The Day of the Moths is a short poem about how I felt when suffering from COVID in May of 2020. I found things I would normally take for granted suddenly difficult: climbing the stairs, for example. Me and my family really struggled with the symptoms and I wrote the poem to reflect on how my body responded.
There are moths in my throat.
Fluttering their tiny wings,
Tickling my trachea.
Their wriggling legs fill my mouth
I try, I really do. Try to tell
Them I might vomit their lovely bodies
Into the sink.
A phoenix dances on my skin.
Fiery, like a tropical breeze
Simmering through my muscles.
You could cut me open,
Scramble eggs on my liver.
A true Full English Breakfast.
My heart gasps as I climb the stairs
to check on Mum. If I had the breath,
I’d laugh. How funny – eighteen and
Wheezing while Mum sits at her desk.
She is a blur. Dad, a thousand miles away,
His head in a bottle, lips nip-tucked by a whisky.
Weeds twist through my lungs, knotting at the spine
Fields rising, my bronchi become blue daisies.

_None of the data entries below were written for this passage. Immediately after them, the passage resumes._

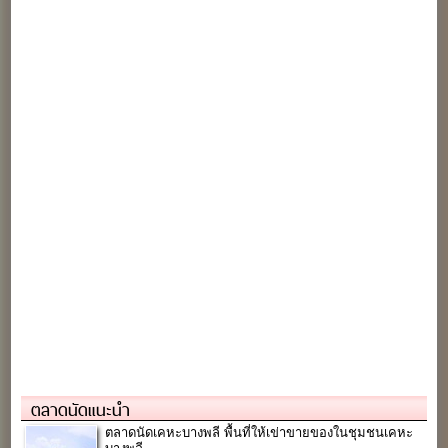
ตลาดนัดแนะนำ
ตลาดนัดเคหะบางพลี พื้นที่ให้เข่าขายของในชุมชนเคหะ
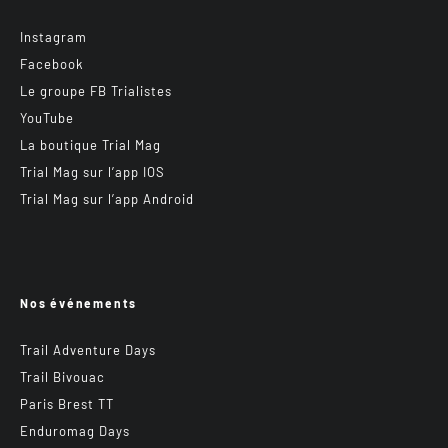
Instagram
Facebook
Le groupe FB Trialistes
YouTube
La boutique Trial Mag
Trial Mag sur l’app IOS
Trial Mag sur l’app Android
Nos événements
Trail Adventure Days
Trail Bivouac
Paris Brest TT
Enduromag Days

Mayenne – the farm near Brittany,
Where Mum cooked organic prawns over granite
Blindly smiling at me with her black eyes, her split lip
As Dad drove the truck into a wall.
I deflate into a chair, try to read
The words sizzle.
A hot summer’s day in May.
If only I could stand, go out into the
Garden without my brain hovering
And falling into a cadre
Of Forget-Me-Nots.
I forget myself between breaths.
I got COVID a week after my Grandad died. Me and my mother live with my grandparents and when they went into hospital with him (as he was not suffering from COVID-19 but a brain haemorrhage) they came back infected and just before his funeral, I got it too. People my age (16-25) believe COVID won't affect them as much, but they really don't understand how dangerous it is. COVID absolutely flattened me. I suffered with quite harsh symptoms for a week, so I set myself the challenge of writing seven poems in seven days. This is one of those poems (from day 3).